------ ОТРЫВОК ИЗ ИСТОЧНИКА ------

Именно усилиями Кульбина 25 апреля 1908 года в Петербурге, в «Пассаже» на Невском, открылась выставка «Современные течения в искусстве». Действительно «современными» были на ней лишь Бурлюки, Экстер, Лентулов и сам Кульбин. Рядом мирно висели работы Бенуа, Бакста, Билибина. Однако ажиотаж был большой, выставка собрала среди зрителей энтузиастов «свободного искусства». Вскоре новые объединения создаются все с большей пылкостью. Возникает столь знаменитый впоследствии «Союз молодежи» (Матюшин, Гуро, Школьник и др.), на первой выставке которого (март 1910) показали свои работы Бурлюки, Ларионов, Гончарова, Школьник, Экстер.
Вслед за тем в Петербург приехала выставка «Салон Издеб- ского», открывшаяся в декабре 1909 года в Одессе, ставшая, вероятно, решающим событием в смысле осознания русскими художниками своей начинающейся интеграции в западное искусство. Рядом с Марке, Браком, Вламинком, Ван Донгеном, Матиссом, Руссо, Глезом и Метценже, рядом с Явленским и Кандинским, с Джакомо Балла висели картины Гончаровой, Ларионова, Бурлюков. В том же году появляется русский перевод только что напечатанного в парижском «Фигаро» «Первого манифеста футуризма» Т. Маринетти.
Футуристы — не столько еще своим искусством, едва ли выраженным, сколько своими намерениями, декларациями, социальной заостренностью — стали своего рода детонатором для русской поведенческой модели. Итальянские интеллектуалы, остро чувствовавшие постылую «музеефицированность» своей национальной культуры и мечтавшие построить на ее руинах иную — дерзкую, технократическую, способную к тому же возродить величие опровинциалившейся Италии,— во многом вдохновляли русских коллег. Русские ниспровергатели основ, одинаково утомленные и настойчивым ригоризмом передвижников, и чрезмерной изысканностью и пассеизмом «Мира искусств»,
видели в жестком максимализме и сверхсовременных идеях футуристов путь к освобождению и от первых, и от вторых.

------ СОБРАННЫЕ ДАННЫЕ ------

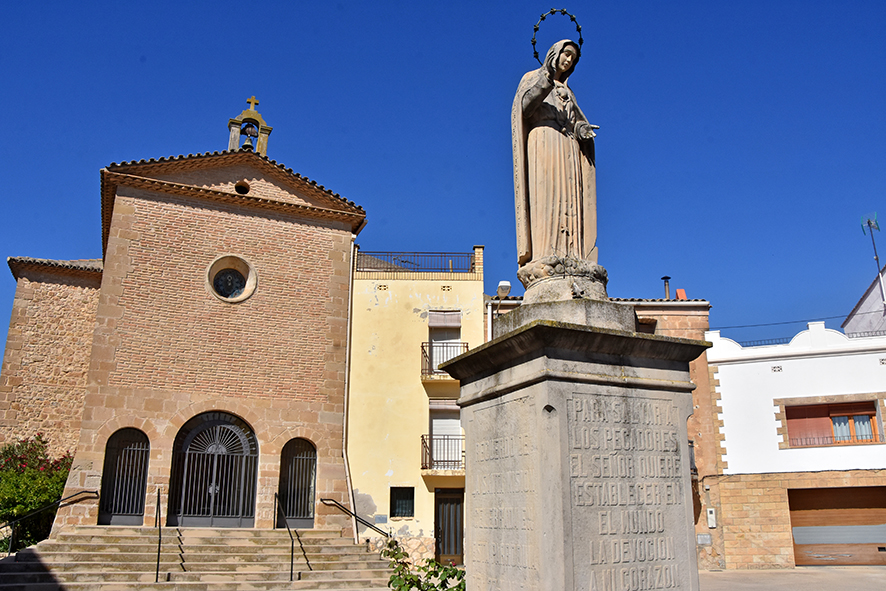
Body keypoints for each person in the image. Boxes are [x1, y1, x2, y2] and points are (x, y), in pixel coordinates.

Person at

------

- НАБОР ЗАДАНИЙ -
1. Ответьте по отрывку о русском авангарде и футуризме:
(a) Когда и где открылась выставка «Современные течения в искусстве»?
(b) В каком месяце и году и в каком городе открылась выставка, которая затем приехала в Петербург?
(c) Чем, по словам отрывка, были утомлены русские ниспровергатели основ?
2. Напишите продолжение отрывка о русском авангарде и футуризме, начиная после его последнего предложения.
Данные здесь никакой роли не играют.

- ОТВЕТЫ ПО ЗАДАНИЯМ -
1.
(a) 25 апреля 1908 года в Петербурге, в «Пассаже» на Невском.
(b) В декабре 1909 года в Одессе.
(c) Настойчивым ригоризмом передвижников, а также чрезмерной изысканностью и пассеизмом «Мира искусств».

2.
Привыкшие к художественным новшествам и постоянным переменам французы были куда менее озабочены общественными проблемами, и пафос их новаций вовсе не был социальным пафосом, как у итальянцев и в известной мере русских. И хотя создатели русского авангарда были на словах против особой содержательности и ратовали за свободу искусства в самом дерзком и эпатирующем варианте, настойчивое «словесное оформление» каждой новации делало их заложниками все тех же социально-этических проблем.
В конце 1910 года в Москве — первая выставка «Бубнового валета» и тоже рядом с Гончаровой, Ларионовым, Лентуловым, Экстер, Машковым, Кончаловским — Кандинский и Явленский, Глез, Моро, три картины Малевича. Во 2-м салоне Издебского среди прочих представлены были В. Татлин, Н. Кульбин, большинство «бубнововалетцев».
Это был настоящий прорыв со всеми сопутствующими издержками: поспешностью и категоричностью суждений, жесткостью споров, скрытым и открытым соперничеством, молодой самоуверенностью.
Однако при всей активности групп и группировок, эпатажных манифестаций, жестов и даже аргументированных теорий куда важнее были реальные художественные события, маркировавшие становление Новейшего искусства в России.
К середине 1910-х годов, когда решающие открытия Кандинского уже состоялись, но, вероятно, не были в России в полной мере освоены, когда получил известность Филонов, в канун явления публике этапных работ Малевича, важнейшие фигуры и события раннего русского авангарда вполне уже определились.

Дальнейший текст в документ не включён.